The Carter administration's new natural gas pricing bill will cost consumers more this year than will the oil price increases announced in December by the oil cartel, a consumer activist said yesterday.

James Flug, head of Energy Action, told the Senate Governmental Affairs subcommittee that the natural gas bill signed into law last November will cost $4.6 billion directly and indirectly this year. By comparison, he said, the increases approved by the Organization of Petroleum Exporting Countries will raise consumers' costs by $3 billion.

Flug's figures do not take into account a series of increases announced recently by OPEC countries.

Meanwhile yesterday the Senate Energy Committee released a General Accounting Office study that said that the Iranian oil squeeze will trigger a 7 percent average oil price increase from the cartel members this year. The GAO's report, drawing on data that do not reflect up-to-date shifts in the Iranian oil situation, also says that a continued shutdown could raise inflation rates by 0.7 percent by the end of 1979.

The GAO report was critical of the Carter administration's proposed energy conservation measures. The congressional auditors also said that attempting to avoid heating oil shortages next winter by drawing on the strategic petroleum reserve would dnot be effective.

At the hearing on the natural gas bill, Charles Curtis, chairman of the Federal Energy Regulatory Commission, said that under the legislation that his agency administers, gas prices will rise from $2.11 per thousand cubic feet to roughly $4 by 1985. This "will not be without significant consumer impact," he said.

More significant, in the short term, Curtis told the committee that newly drilled gas that sold for $1.51 per thousand cubic feet before Carter signed the controversial bill into law, is now eligible to be sold at the $2.11 ceiling price, amounting to a 40 percent price increase.

George H. Lawrence, the president of the American Gas Association, acknowledged to the committee that prices would increase for some categories of natural gas, but that under the new law "average residential gas prices will rise by approximately 8.1 per cent a year -- on a nationwide basis -- between now and 1985."

AGA vigorously supported passage of the gas measure and has also estimated that during 1979, residential gas bills will increase by about $33.

Curtis told the committee, "Consumers will not be sheltered from it," adding that FERC is still uncertain how much new gas will be delivered to the market as a result of these higher prices.

William W. Winpisinger, president of the Citizen Labor Energy Coalition, said that one of the reasons there has been a surge of initial price impact of the new law is that producers are seeking the highest price possible under the regulations.
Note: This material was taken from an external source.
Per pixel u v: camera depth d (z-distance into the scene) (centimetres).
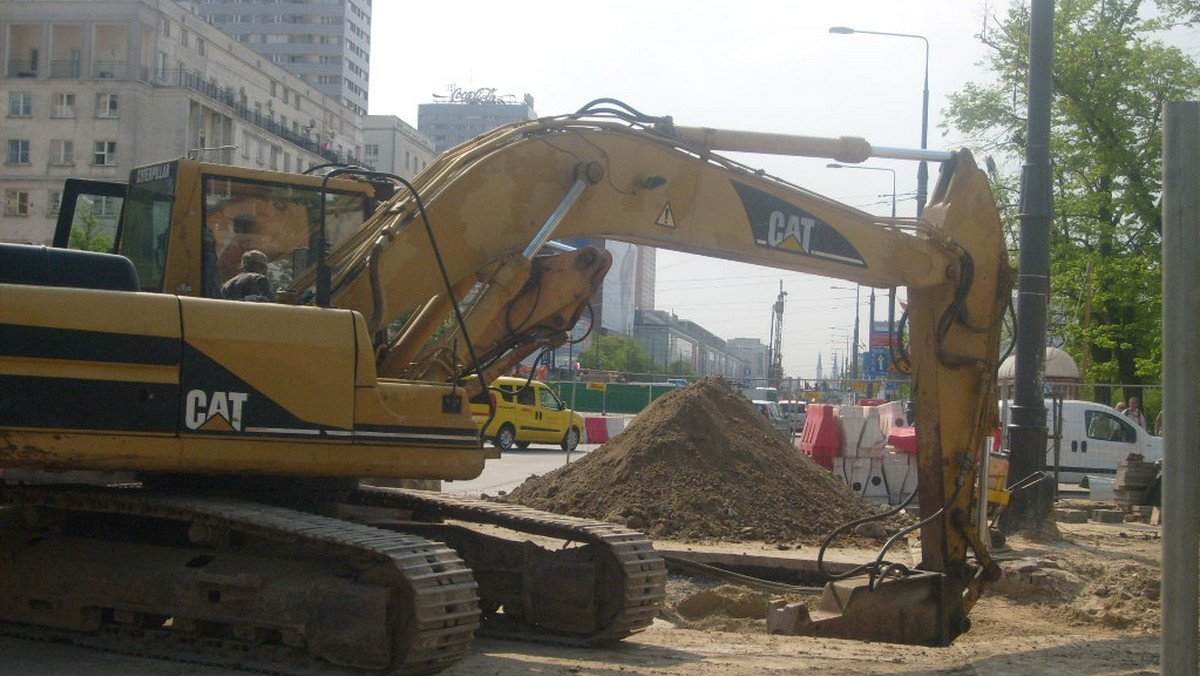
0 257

The gas bill "absolutely establishes floor prices instead of ceiling prices" Winpisinger said. "We think the intent of the law is systematically being violated."

The oil and gas pipeline companies take a different position, arguing they are simply claiming revenues they are entitled to under the law and producing-state regulations.

The pipeline rate filings since the bill was signed into law "are simply reflecting the effect of the permissible statutory rate structure," says Jerome J. McGrath, president of the Interstate Natural Gas Association.